紧接着自家人又吃两口走了,屋里更显萧索。
满桌子一边拾掇,一边惦记她老姐。
甭管咋样,他们好孬算对付一口。
却不知道她老姐、田芯和有粮吃没吃口热乎饭。
满桌子自责,刚才只顾赶紧去抱被子,将自家盖的那几铺破被子带上,又抠些干牛粪让路上烧,怕这几个赶车的冻到。

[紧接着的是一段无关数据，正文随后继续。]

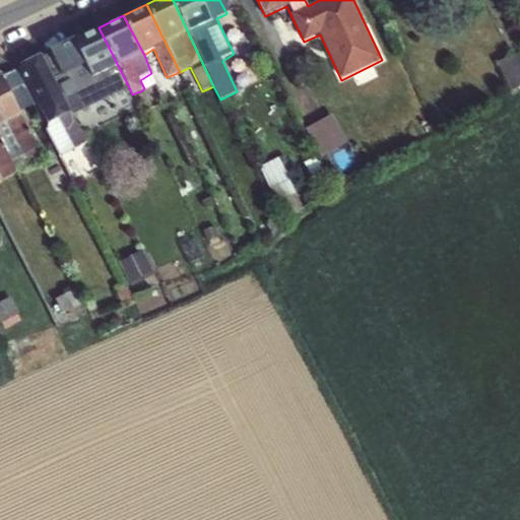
[(73,43),(104,101),(108,107),(121,100),(118,92),(129,87),(99,27),(73,39),(73,43)]
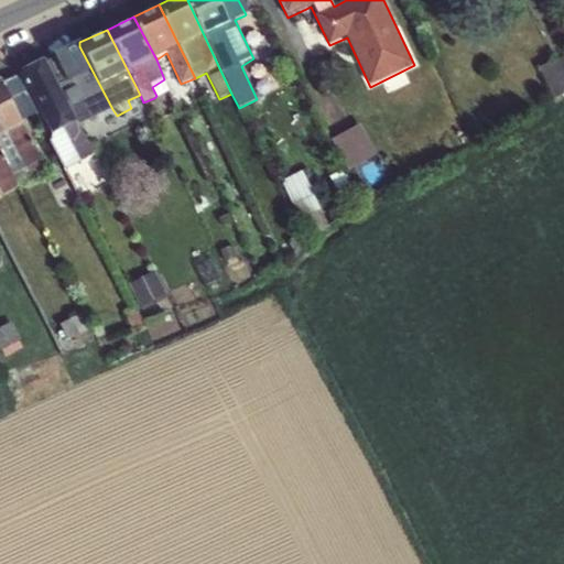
[(46,63),(77,121),(112,109),(79,46),(46,63)]
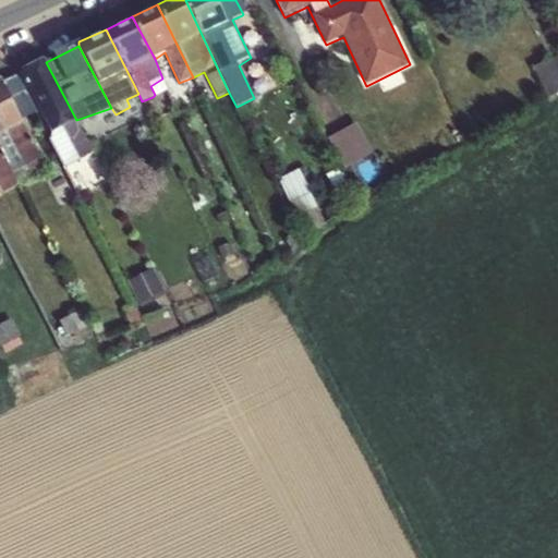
[(557,91),(557,57),(541,61),(547,94),(557,91)]
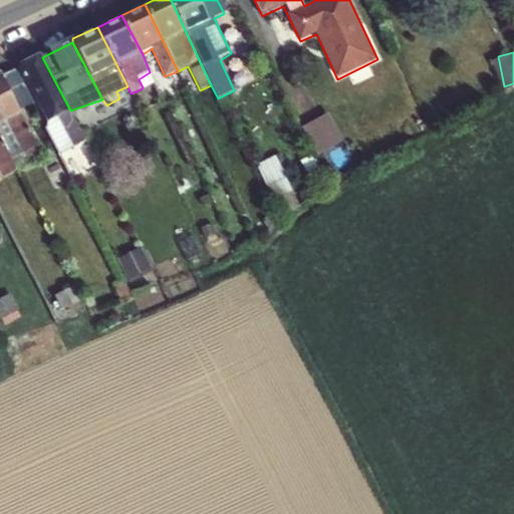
[(70,110),(42,57),(41,54),(17,67),(46,122),(46,131),(59,155),(85,143),(70,110)]
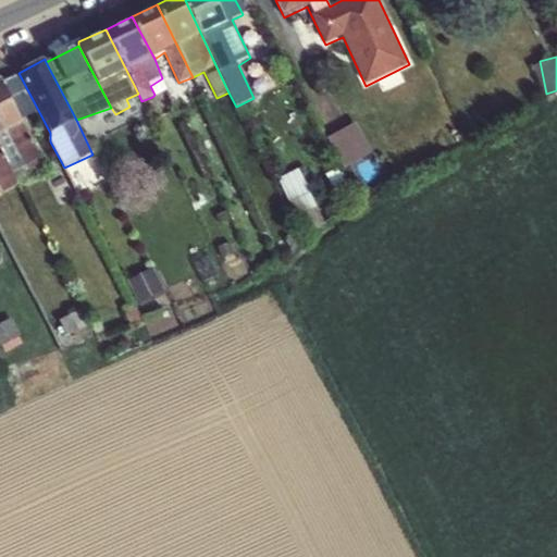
[(0,137),(24,125),(22,120),(35,113),(19,79),(4,86),(0,78),(0,137)]
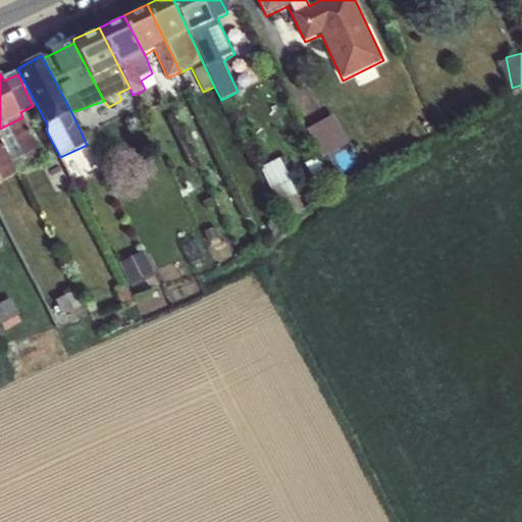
[(309,126),(326,155),(353,140),(335,111),(309,126)]
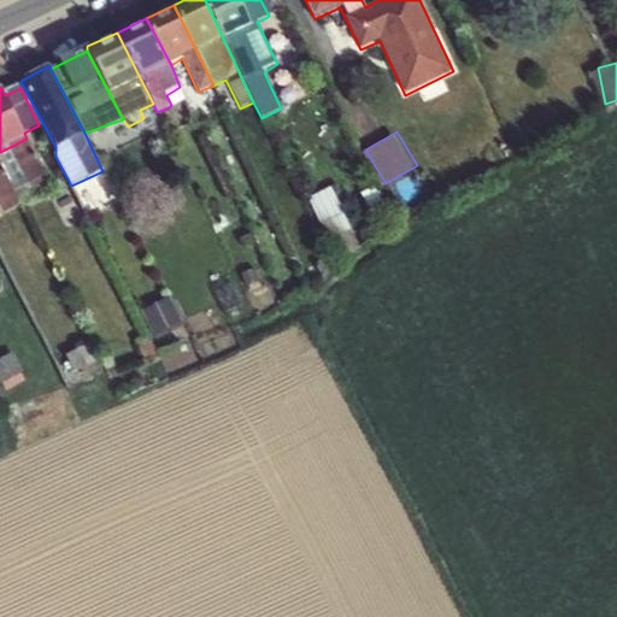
[(334,184),(312,195),(333,236),(354,224),(334,184)]
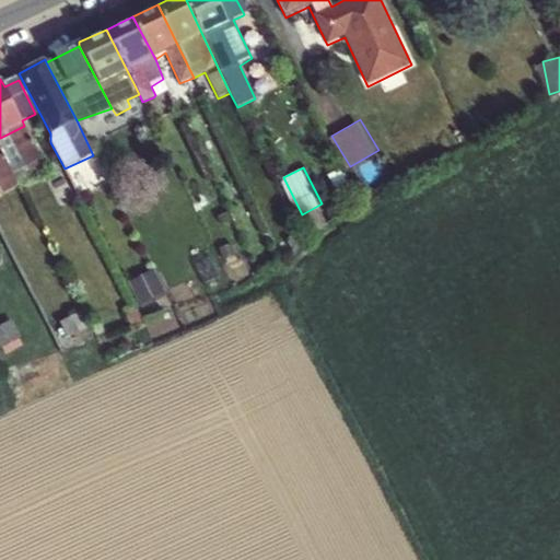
[(0,335),(8,351),(26,341),(15,318),(0,326),(0,335)]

怎么就忘记给装点吃的让有粮捎给老姐,装点现成的炒栗子和地瓜干也行啊。
田芯离开零嘴哪能行。
老姐家那位吉娃娃,只要熬夜嘴里就要嚼点啥。
人家是饿了才会吃两口,田芯是不饿也爱吃两口。
于芹娘忽然端着一口大号空木盆进屋。
美壮更狠,她是直接挑两桶水进来。
这俩人撸袖子想要现场刷碗。
许家饭庄刷盘碗一向是这样。
灶房没有那么多空地方,灶房也要收拾,索性在屋里刷,刷完直接放在桌上晾干。
满桌子急忙接手端住:“你俩一个个都是双身子,尤其是你,小芹,那胎还没坐稳当,我说不能端重物,你咋就不听呢。你俩帮着捡捡桌子扫扫地得了。”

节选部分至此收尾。